Direktur Tindak Pidana Narkoba Bareskrim Polri Brigjen Pol Eko Hadi Santoso menjelaskan, pengungkapan kasus ini berawal dari laporan masyarakat. Setelah melakukan penyelidikan, polisi menangkap ARM (25) dan S (28) pada Senin (4/5/2026). "Di kamar tersangka ARM ditemukan 13 bungkus plastik bening berisi sabu, sedangkan di kamar tersangka S ditemukan 15 bungkus plastik besar dan satu bungkus kecil berisi sabu," ujar Eko dalam keterangannya, Jumat (8/5/2026).
Dari hasil penggeledahan, polisi menyita total 29 bungkus sabu dengan berat bruto mencapai 29.446,1 gram atau sekitar 29,4 kilogram.
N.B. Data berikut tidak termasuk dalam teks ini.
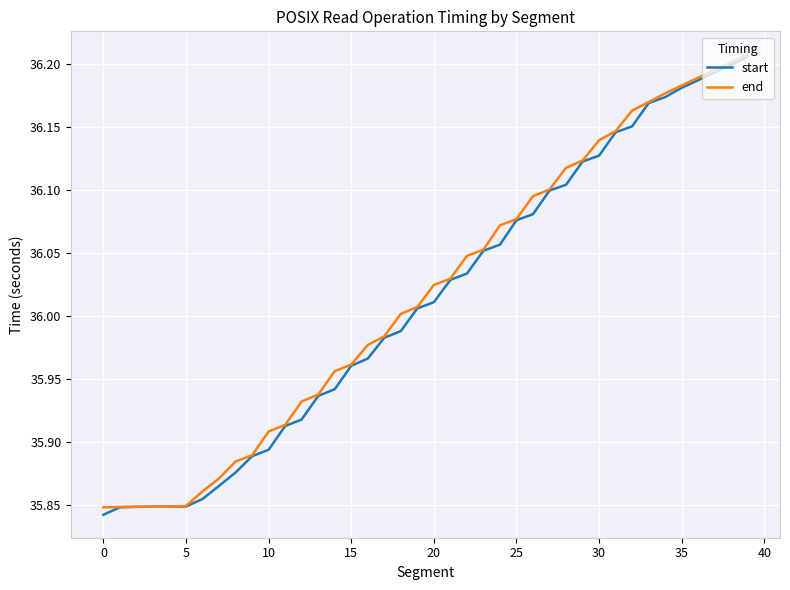

Between 0 and 15, which series saw the biggest shift?

start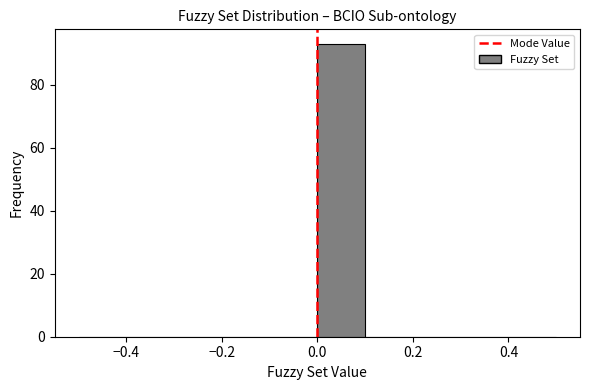

How tall is the bar that spans 0.0 to 0.1 on the x-axis? The values are not printed on the chart, so give them approximately, as read against the axis.

94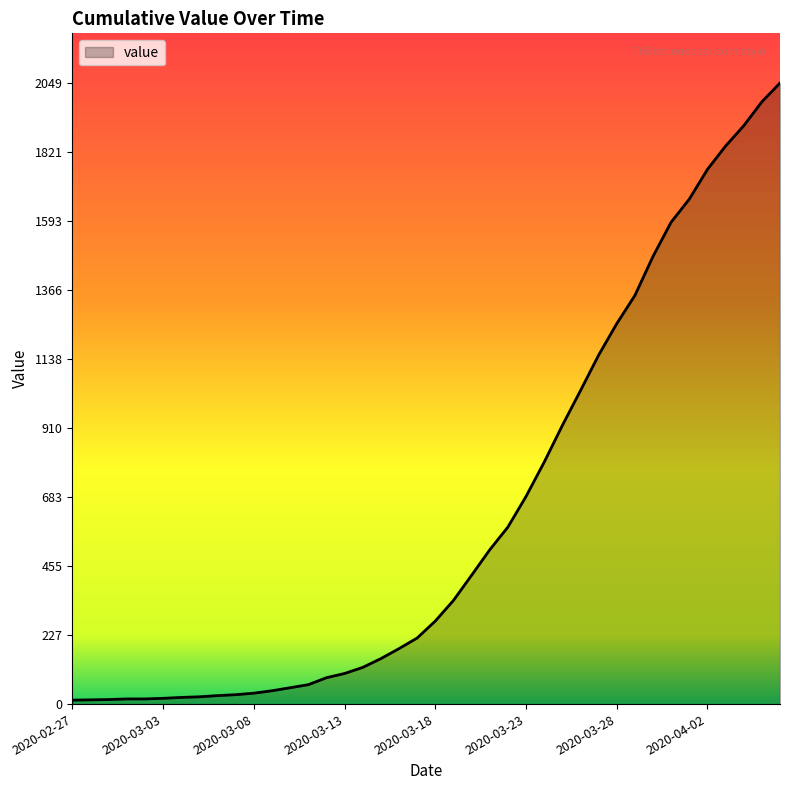

What is the maximum value shown in the chart?

2049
Eko menyebut, kasus ini diduga terkait jaringan peredaran narkotika lintas provinsi.
Baca juga: Bareskrim Gagalkan Peredaran Sabu dan Ekstasi Jaringan Internasional Rp72 Miliar ARM dan S diduga berperan sebagai operator gudang sekaligus kurir dalam jaringan tersebut. "Tersangka ARM diarahkan oleh seseorang berinisial J di Kendari, Sulawesi Tenggara, sedangkan tersangka S diarahkan oleh seseorang berinisial F di Lampung," ungkapnya.
Kedua tersangka diketahui telah menyewa unit apartemen tersebut sejak 24 April 2026. Lokasi itu kemudian digunakan sebagai tempat penyimpanan sementara narkotika sebelum diedarkan ke sejumlah wilayah.
Untuk mengelabui petugas, keduanya juga memakai aplikasi percakapan tertentu saat berkomunikasi. Saat ini, ARM dan S bersama seluruh barang bukti telah dibawa ke kantor Dittipidnarkoba Bareskrim Polri.
Penyidik masih mendalami kasus tersebut guna mengembangkan jaringan peredaran narkotika yang diduga melibatkan lintas daerah.